Urgancı Özge Akdemir, Altuncı Yusuf Ali, Uz İlhan, Akarca Funda Karbek
Department of Emergency Medicine, Ege University Faculty of Medicine, Izmir, Türkiye.
Turk J Emerg Med. 2025 Jan 2;25(1):47-54. doi: 10.4103/tjem.tjem_128_24. eCollection 2025 Jan-Mar.
The aim of this study was to evaluate the factors associated with non-invasive mechanical ventilation (NIMV) failure in acute cardiogenic pulmonary edema (ACPE) diagnosed in the emergency department.
This study was prospectively conducted at the Ege University Faculty of Medicine ED between February 19, 2021 and December 01, 2021. Patients who received NIMV with ACPE were included. Patients' clinical and laboratory parameters, treatments, NIMV mode, and settings were recorded. The primary endpoint was NIMV failure (intubation within 24 h). Secondary endpoints were early NIMV failure, early mortality (within 24 h), and in-hospital mortality. Early NIMV failure was defined as follows: if the patient had a respiratory rate of more than 25 per minute, oxygen saturation below 90%, PaCO >50 mmHg in blood gas, and pH <7.35, 1 h after starting NIMV.
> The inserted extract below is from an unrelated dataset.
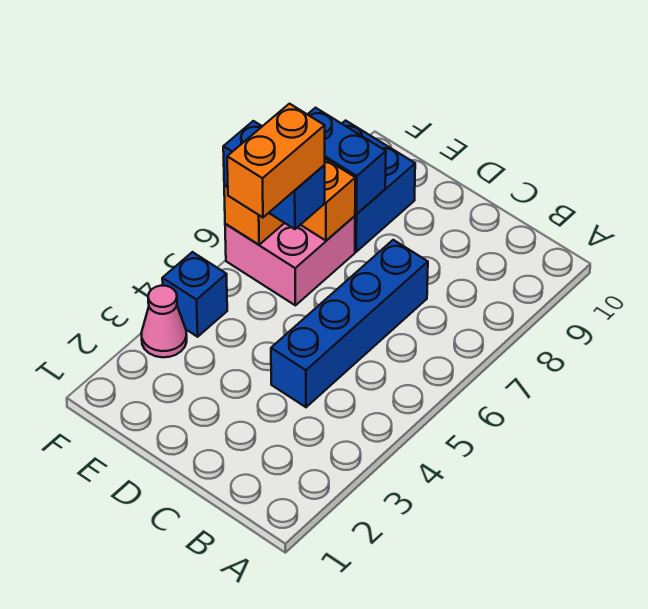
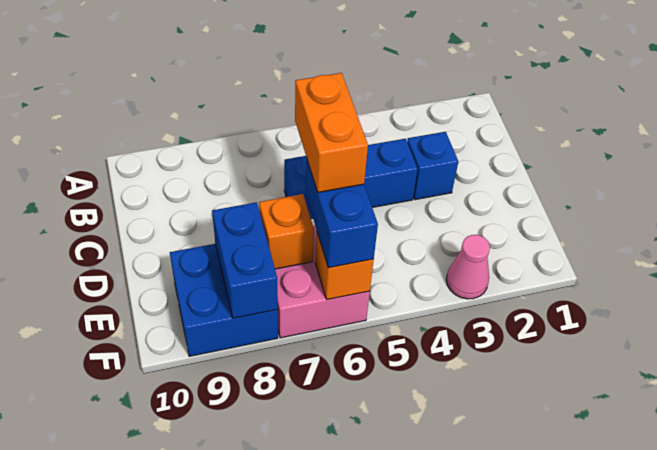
blue 1x4 brick [271,240,428,407] -> blue 1x3 brick [284,139,418,219]
orange 1x2 brick [227,104,325,217] -> orange 1x2 brick turned to [295,73,368,192]
blue 1x1 brick [162,252,227,337] -> blue 1x1 brick moved to [407,132,458,200]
Out of 347 patients in this study, 34 (10.7%) of them intubated within 24 h. Female sex percentage was 48.7%. Median age was 73 years. Risk factors for NIMV failure were respiratory rate >40.5, systolic blood pressure <122.5 mmHg, Glasgow Coma Score <14, pH <7.21, lactate level >5.2 mmol/L, base excess <-4.5 mmol/L, B-type natriuretic peptide level >3007 pg/mL (respectively area under the curve values; 0.723, 0.693, 0.739, 0.721, 0.690, 0.698, and 0.616).
Signs of hypoperfusion such as low systolic blood pressure (<122.5 mmHg) and high lactate (lactate level >5.2 mmol/L) are risk factors for NIMV failure. Evaluation of initial vital signs and arterial blood gas parameters is significantly important for prediction of NIMV success in ED.
本研究旨在评估急诊科诊断的急性心源性肺水肿(ACPE)患者无创机械通气(NIMV)失败的相关因素。
本研究于2021年2月19日至2021年12月1日在伊兹密尔埃杰大学医学院急诊科前瞻性开展。纳入接受NIMV治疗的ACPE患者。记录患者的临床和实验室参数、治疗情况、NIMV模式及设置。主要终点为NIMV失败(24小时内插管)。次要终点为早期NIMV失败、早期死亡率(24小时内)和院内死亡率。早期NIMV失败定义如下:开始NIMV 1小时后,患者呼吸频率>25次/分钟、氧饱和度<90%、血气分析中PaCO>50 mmHg且pH<7.35。
本研究的347例患者中,34例(10.7%)在24小时内插管。女性占比48.7%。中位年龄为73岁。NIMV失败的危险因素包括呼吸频率>40.5、收缩压<122.5 mmHg、格拉斯哥昏迷评分<14、pH<7.21、乳酸水平>5.2 mmol/L、碱剩余<-4.5 mmol/L、B型利钠肽水平>3007 pg/mL(曲线下面积值分别为;0.723、0.693、0.739、0.721、0.690、0.698和0.616)。
低收缩压(<122.5 mmHg)和高乳酸(乳酸水平>5.2 mmol/L)等灌注不足迹象是NIMV失败的危险因素。评估初始生命体征和动脉血气参数对预测急诊科NIMV成功至关重要。